In our study we demonstrated mouth swab culture sensitivity of 78.3% for children and 72.1% for adults with a specificity of 100% in both groups. This finding supports the IDSA recommendation that the optimal site for culture is the posterior oropharynx or the tonsils. However, our findings challenge the statement that other sites in the oral cavity are not acceptable. The sensitivity of mouth culture in children was close to the sensitivity of RADT. For adults the sensitivity was slightly, but not significantly lower, possibly due to lower bacterial load in the oral cavity.
Swabbing the tonsils is a very common exam in the office of the primary care physician, with an unpleasant effect on children, causing distress and often gag reflex. Therefore, swabbing of the mouth may be a good alternative for the gold standard swabbing technique. With excellent specificity, if the result is positive, the physician can be sure he received the correct result. However, in case of a negative result, throat culture will be necessary to exclude the diagnosis, similar to common practice with RADT. This approach may be unacceptable for some physicians due to the need of a second visit. Further research is needed to test oral swabbing using RADT or molecular test with immediate results. In this approach, a positive result will be accepted and a negative result will require an oropharyngeal culture at the same visit.
Strengths and limitations
Our study has several strengths, including large sample size of children and adults, the participation of 11 family physicians from different clinics, a single microbiological laboratory that examined all cultures and the use of newer microbiological techniques than those used in prior studies.
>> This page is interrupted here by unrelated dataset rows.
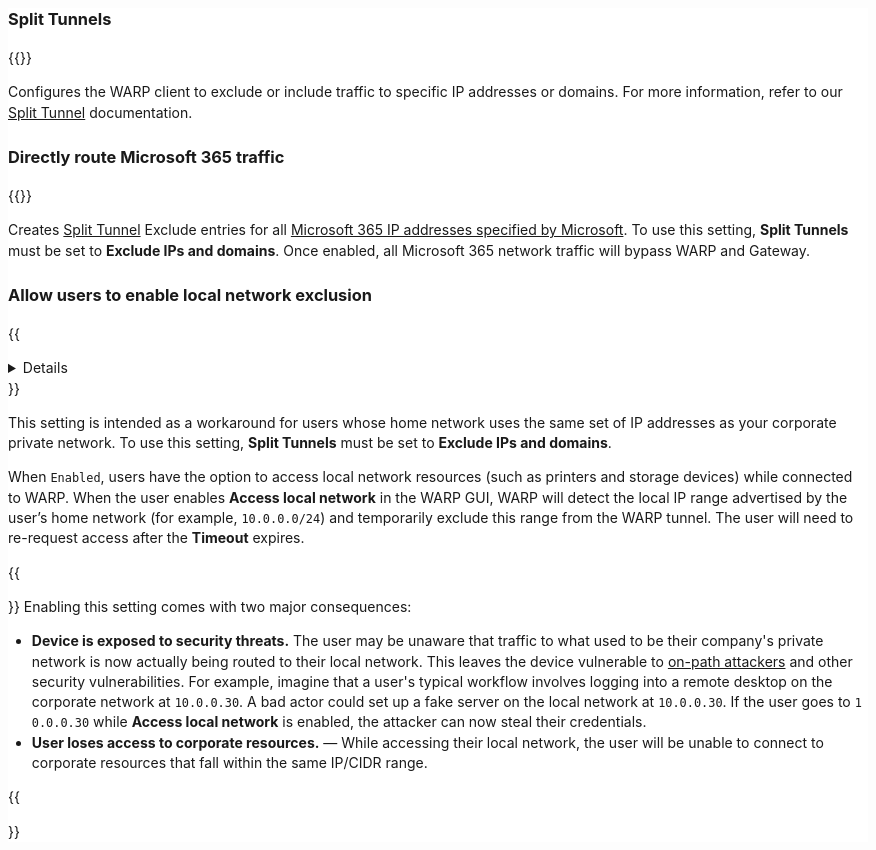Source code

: ### Split Tunnels

{{<render file="warp/_all-systems-modes-plans.md">}}

Configures the WARP client to exclude or include traffic to specific IP addresses or domains. For more information, refer to our [Split Tunnel](/cloudflare-one/connections/connect-devices/warp/configure-warp/route-traffic/split-tunnels/) documentation.

### Directly route Microsoft 365 traffic

{{<render file="warp/_all-systems-modes-plans.md">}}

Creates [Split Tunnel](/cloudflare-one/connections/connect-devices/warp/configure-warp/route-traffic/split-tunnels/) Exclude entries for all [Microsoft 365 IP addresses specified by Microsoft](https://docs.microsoft.com/en-us/microsoft-365/enterprise/microsoft-365-ip-web-service). To use this setting, **Split Tunnels** must be set to **Exclude IPs and domains**. Once enabled, all Microsoft 365 network traffic will bypass WARP and Gateway.

### Allow users to enable local network exclusion

{{<details header="Feature availability"></details>}}

This setting is intended as a workaround for users whose home network uses the same set of IP addresses as your corporate private network. To use this setting, **Split Tunnels** must be set to **Exclude IPs and domains**.

When `Enabled`, users have the option to access local network resources (such as printers and storage devices) while connected to WARP. When the user enables **Access local network** in the WARP GUI, WARP will detect the local IP range advertised by the user’s home network (for example, `10.0.0.0/24`) and temporarily exclude this range from the WARP tunnel. The user will need to re-request access after the **Timeout** expires.

{{<Aside type="warning" header="Warning">}}
Enabling this setting comes with two major consequences:

- **Device is exposed to security threats.** The user may be unaware that traffic to what used to be their company's private network is now actually being routed to their local network. This leaves the device vulnerable to [on-path attackers](https://www.cloudflare.com/learning/security/threats/on-path-attack/) and other security vulnerabilities. For example, imagine that a user's typical workflow involves logging into a remote desktop on the corporate network at `10.0.0.30`. A bad actor could set up a fake server on the local network at `10.0.0.30`. If the user goes to `10.0.0.30` while **Access local network** is enabled, the attacker can now steal their credentials.
- **User loses access to corporate resources.** — While accessing their local network, the user will be unable to connect to corporate resources that fall within the same IP/CIDR range.

{{</Aside>}}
A potential limitation of our study is the lack of RADT and molecular test in comparison to culture and lack of calculation of inter-clinician variation in swabbing accuracy.
Comparison with existing literature
The IDSA recommendation about optimal site of throat culture is based on very limited amount of studies. Two studies conducted by Brien et al and Gunn et al in 1985 which examined a total number of 32 children.16,17 Both studies assessed children who were positive for GAS by throat culture and re-tested 1-4 days later in multiple sites of the oral cavity (see Table 2). Both studies showed significant superiority of cultures from optimal sites. However, mouth cultures yielded positive results in 42-63%.
As noticed in both studies, swabs from the oral cavity were not always negative and had some detection of GAS, though with unsatisfactory sensitivity. The most predominant limitations in both studies are the small numbers and the time interval between the first and second culture. In this time interval the bacterial load might have decreased causing a lower sensitivity for the “unsatisfactory” sites. Another limitation of both studies is the implication of results for today’s practice. Microbiological technology for cultures has improved and results from studies using older techniques are less relevant today.
Two later studies carried out in 2006-2007 further examined the question of optimal swabbing location (see Table 2). Fox et al. examined 53 children complaining of throat pain.18 Each child underwent double swab collection, a throat swab (from the posterior pharynx and tonsils) and a mouth swab (the tongue and buccal mucosa). Each swab was tested by RADT, DNA probe and sent to the laboratory for culture. The sensitivities of rapid strep test, DNA probe and culture from the mouth (gold standard reference was positive culture or DNA probe of posterior pharynx/tonsils) were 19.4%, 41.9% and 80.6%, respectively. The conclusion from this study was that despite IDSA recommendation, there may be some utility in special circumstance, such as a child who technically resists the deeper culture, to perform direct antigen tests or enhanced cultures on swab specimen taken from nonpharyngeal/nontonsillar sites.
Kelly examined 64 pediatric and adult patients.19 Each patient was sampled from the pharynx and the buccal mucosa using 2 different swabs, both tested for GAS by RADT. The prevalence of RADT throat swabs positive for GAS was 12.5%. No buccal swabs were positive. The conclusion of this research was that swabbing the buccal mucosa using RADT was ineffective.